WORK TO COMPLETE> What you return must be an exact copy of the lines in the listing below between the line holding "X008789Y017377D01*" and the line holding "X008746Y015419D01*", inclusive, and nothing more.

**** EXERCISE INPUT

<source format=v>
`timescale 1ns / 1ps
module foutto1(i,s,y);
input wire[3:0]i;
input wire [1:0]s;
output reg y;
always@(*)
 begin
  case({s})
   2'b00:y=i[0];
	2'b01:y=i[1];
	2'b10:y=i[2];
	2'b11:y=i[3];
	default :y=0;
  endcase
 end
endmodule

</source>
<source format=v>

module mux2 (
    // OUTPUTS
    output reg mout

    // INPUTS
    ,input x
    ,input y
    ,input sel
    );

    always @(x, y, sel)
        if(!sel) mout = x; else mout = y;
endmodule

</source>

********
**** EXERCISE INPUT

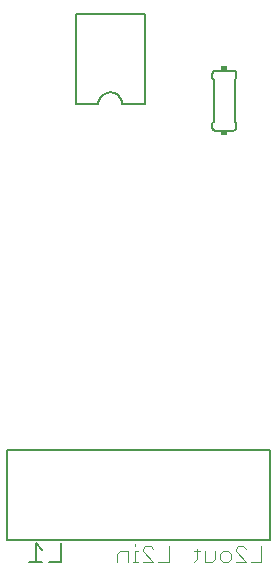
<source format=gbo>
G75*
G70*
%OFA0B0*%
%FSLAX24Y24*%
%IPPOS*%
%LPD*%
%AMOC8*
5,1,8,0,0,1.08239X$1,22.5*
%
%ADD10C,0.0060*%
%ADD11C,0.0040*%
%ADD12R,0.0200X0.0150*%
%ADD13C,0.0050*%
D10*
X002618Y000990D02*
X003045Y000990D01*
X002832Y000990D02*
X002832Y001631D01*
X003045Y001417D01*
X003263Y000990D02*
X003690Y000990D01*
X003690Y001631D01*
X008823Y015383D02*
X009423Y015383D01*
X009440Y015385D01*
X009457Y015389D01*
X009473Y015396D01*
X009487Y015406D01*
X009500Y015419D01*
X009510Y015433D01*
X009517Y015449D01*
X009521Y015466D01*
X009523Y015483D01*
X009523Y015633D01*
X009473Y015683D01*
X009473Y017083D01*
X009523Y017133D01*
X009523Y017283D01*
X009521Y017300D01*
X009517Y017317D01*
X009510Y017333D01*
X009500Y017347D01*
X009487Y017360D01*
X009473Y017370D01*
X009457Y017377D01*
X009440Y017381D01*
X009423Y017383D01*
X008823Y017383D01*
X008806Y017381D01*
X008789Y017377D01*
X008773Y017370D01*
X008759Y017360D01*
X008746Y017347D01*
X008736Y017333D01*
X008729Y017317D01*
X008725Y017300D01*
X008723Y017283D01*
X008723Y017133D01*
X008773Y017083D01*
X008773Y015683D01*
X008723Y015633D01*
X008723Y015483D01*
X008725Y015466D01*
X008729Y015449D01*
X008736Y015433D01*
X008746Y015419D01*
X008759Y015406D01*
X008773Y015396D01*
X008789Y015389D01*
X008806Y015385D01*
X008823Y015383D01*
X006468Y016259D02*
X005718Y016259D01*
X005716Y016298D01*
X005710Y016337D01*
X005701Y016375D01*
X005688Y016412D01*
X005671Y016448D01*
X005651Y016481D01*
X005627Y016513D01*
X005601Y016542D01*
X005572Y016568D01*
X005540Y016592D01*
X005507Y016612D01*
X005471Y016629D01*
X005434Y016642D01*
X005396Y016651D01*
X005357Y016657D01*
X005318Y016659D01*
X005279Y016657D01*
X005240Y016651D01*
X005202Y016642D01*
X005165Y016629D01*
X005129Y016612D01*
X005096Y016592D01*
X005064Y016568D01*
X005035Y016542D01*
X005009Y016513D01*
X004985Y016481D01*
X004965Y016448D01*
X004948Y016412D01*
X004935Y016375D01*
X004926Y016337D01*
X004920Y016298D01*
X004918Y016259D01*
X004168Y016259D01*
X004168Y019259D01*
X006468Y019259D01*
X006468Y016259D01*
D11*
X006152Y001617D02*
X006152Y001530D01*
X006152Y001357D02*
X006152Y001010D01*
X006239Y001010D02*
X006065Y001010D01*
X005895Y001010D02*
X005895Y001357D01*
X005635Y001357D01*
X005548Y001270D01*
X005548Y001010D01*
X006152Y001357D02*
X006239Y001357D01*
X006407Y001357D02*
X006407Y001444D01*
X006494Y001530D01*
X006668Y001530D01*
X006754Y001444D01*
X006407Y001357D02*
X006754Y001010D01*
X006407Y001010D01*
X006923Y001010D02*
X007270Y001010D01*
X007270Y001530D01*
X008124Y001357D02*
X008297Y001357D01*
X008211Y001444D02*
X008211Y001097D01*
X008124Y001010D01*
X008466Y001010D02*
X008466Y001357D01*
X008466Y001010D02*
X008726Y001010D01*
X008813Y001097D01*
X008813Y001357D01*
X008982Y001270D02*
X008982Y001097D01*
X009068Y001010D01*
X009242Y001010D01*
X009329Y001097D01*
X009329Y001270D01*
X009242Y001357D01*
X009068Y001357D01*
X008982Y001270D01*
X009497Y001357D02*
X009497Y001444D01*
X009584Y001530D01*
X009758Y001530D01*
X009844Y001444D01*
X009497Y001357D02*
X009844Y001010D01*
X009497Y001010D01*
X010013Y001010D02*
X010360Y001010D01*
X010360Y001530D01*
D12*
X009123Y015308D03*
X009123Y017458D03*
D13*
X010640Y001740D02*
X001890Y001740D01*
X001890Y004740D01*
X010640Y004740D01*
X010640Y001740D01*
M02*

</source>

********
**** EXERCISE INPUT

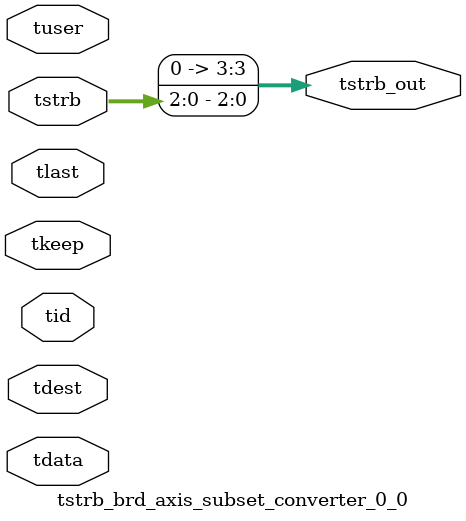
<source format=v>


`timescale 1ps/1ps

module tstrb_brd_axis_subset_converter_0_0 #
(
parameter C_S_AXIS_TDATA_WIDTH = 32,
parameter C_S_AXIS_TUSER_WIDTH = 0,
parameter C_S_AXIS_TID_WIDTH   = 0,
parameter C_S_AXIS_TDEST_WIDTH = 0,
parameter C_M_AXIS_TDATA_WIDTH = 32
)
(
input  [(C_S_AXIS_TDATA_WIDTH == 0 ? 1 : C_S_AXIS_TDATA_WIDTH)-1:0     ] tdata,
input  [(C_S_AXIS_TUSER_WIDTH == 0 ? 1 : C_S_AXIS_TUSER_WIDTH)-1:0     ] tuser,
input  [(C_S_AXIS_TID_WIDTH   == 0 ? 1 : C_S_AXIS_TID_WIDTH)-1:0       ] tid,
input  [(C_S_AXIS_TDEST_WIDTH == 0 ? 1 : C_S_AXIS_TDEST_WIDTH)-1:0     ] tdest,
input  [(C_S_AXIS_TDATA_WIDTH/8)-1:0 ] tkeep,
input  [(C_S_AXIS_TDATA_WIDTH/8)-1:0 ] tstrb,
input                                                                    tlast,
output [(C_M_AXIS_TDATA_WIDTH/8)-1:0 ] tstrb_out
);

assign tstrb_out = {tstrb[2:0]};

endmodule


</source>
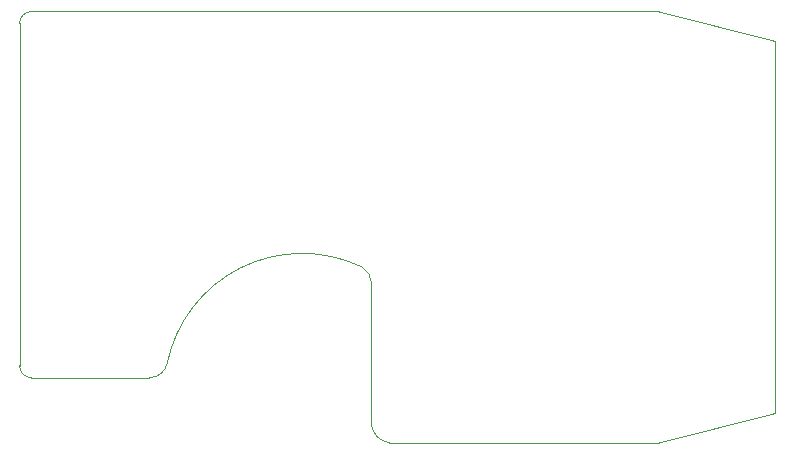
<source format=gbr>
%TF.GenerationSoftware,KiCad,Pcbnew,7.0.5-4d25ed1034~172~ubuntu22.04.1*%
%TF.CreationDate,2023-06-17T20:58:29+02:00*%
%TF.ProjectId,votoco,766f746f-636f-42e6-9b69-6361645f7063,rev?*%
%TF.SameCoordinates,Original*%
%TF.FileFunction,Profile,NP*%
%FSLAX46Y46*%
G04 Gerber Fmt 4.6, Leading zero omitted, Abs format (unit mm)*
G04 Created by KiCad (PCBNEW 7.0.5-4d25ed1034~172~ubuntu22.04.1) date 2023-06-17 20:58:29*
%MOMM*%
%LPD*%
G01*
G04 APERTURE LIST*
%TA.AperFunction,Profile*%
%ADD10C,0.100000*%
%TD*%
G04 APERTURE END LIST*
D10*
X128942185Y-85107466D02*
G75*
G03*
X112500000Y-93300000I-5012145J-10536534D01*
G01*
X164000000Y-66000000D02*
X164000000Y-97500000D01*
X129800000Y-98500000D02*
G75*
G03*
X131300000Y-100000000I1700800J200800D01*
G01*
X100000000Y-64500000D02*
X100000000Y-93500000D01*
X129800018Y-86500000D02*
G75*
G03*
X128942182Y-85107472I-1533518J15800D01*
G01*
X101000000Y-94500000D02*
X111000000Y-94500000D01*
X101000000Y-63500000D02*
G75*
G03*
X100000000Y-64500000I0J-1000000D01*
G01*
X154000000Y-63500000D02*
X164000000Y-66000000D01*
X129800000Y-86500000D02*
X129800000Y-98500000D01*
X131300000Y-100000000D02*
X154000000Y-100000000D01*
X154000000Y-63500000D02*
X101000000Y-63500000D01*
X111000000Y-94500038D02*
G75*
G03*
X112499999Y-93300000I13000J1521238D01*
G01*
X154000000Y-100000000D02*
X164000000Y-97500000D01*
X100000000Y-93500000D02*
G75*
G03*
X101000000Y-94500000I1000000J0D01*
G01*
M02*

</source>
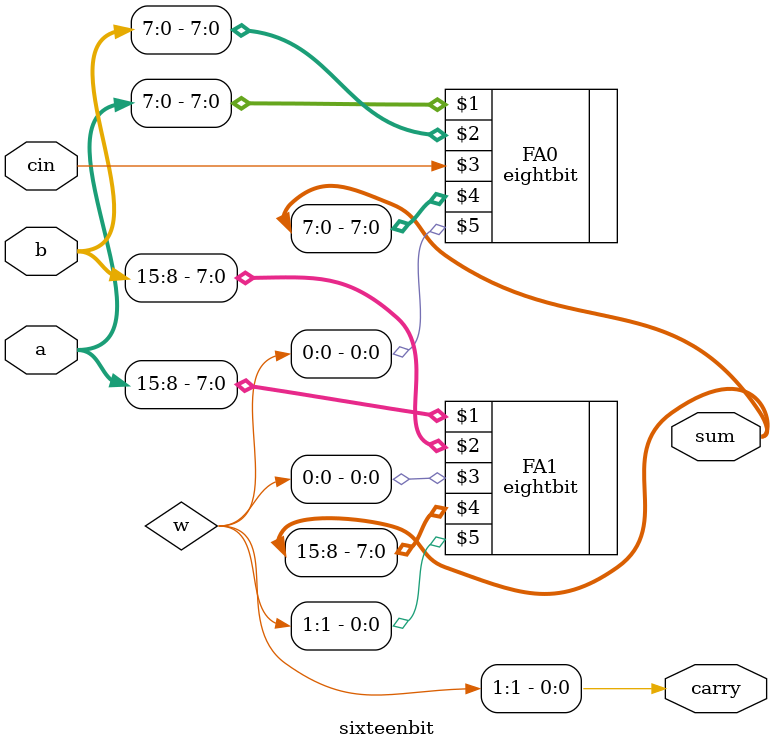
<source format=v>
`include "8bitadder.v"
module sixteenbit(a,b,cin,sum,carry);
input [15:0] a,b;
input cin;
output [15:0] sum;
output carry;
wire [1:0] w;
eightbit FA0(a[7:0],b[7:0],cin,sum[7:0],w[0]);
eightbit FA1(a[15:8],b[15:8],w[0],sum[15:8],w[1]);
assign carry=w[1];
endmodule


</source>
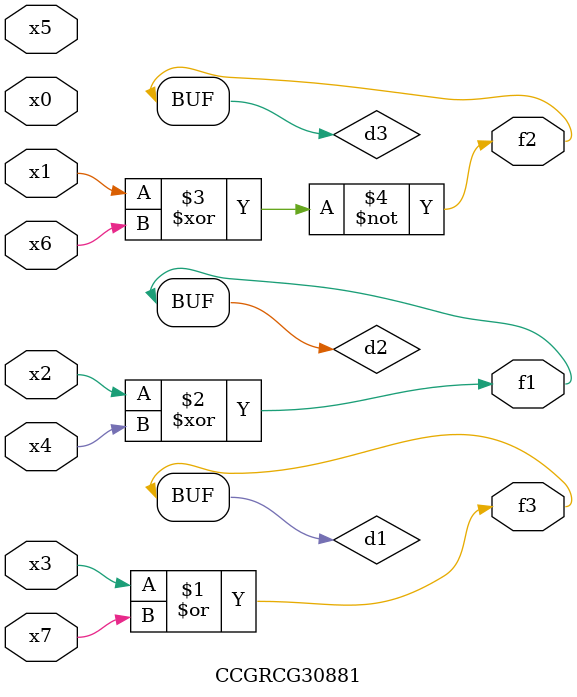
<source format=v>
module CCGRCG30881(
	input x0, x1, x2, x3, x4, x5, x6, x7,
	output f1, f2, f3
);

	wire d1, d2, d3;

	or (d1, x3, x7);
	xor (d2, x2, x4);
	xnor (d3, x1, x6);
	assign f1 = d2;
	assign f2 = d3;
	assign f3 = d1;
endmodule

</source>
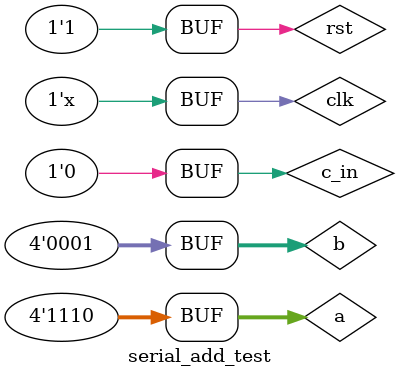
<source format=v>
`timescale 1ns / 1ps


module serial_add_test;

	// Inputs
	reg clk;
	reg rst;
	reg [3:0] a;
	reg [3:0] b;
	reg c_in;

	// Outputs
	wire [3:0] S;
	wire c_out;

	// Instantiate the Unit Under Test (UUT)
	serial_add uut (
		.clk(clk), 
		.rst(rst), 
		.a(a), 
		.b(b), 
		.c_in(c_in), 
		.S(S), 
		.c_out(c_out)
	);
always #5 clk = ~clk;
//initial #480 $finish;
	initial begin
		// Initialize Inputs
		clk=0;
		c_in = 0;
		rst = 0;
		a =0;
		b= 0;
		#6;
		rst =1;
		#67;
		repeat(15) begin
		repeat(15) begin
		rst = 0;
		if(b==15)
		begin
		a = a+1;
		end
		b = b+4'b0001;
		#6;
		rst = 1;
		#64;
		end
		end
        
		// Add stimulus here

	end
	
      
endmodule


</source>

********

WRITTEN SOLUTION>
X008789Y017377D01*
X008773Y017370D01*
X008759Y017360D01*
X008746Y017347D01*
X008736Y017333D01*
X008729Y017317D01*
X008725Y017300D01*
X008723Y017283D01*
X008723Y017133D01*
X008773Y017083D01*
X008773Y015683D01*
X008723Y015633D01*
X008723Y015483D01*
X008725Y015466D01*
X008729Y015449D01*
X008736Y015433D01*
X008746Y015419D01*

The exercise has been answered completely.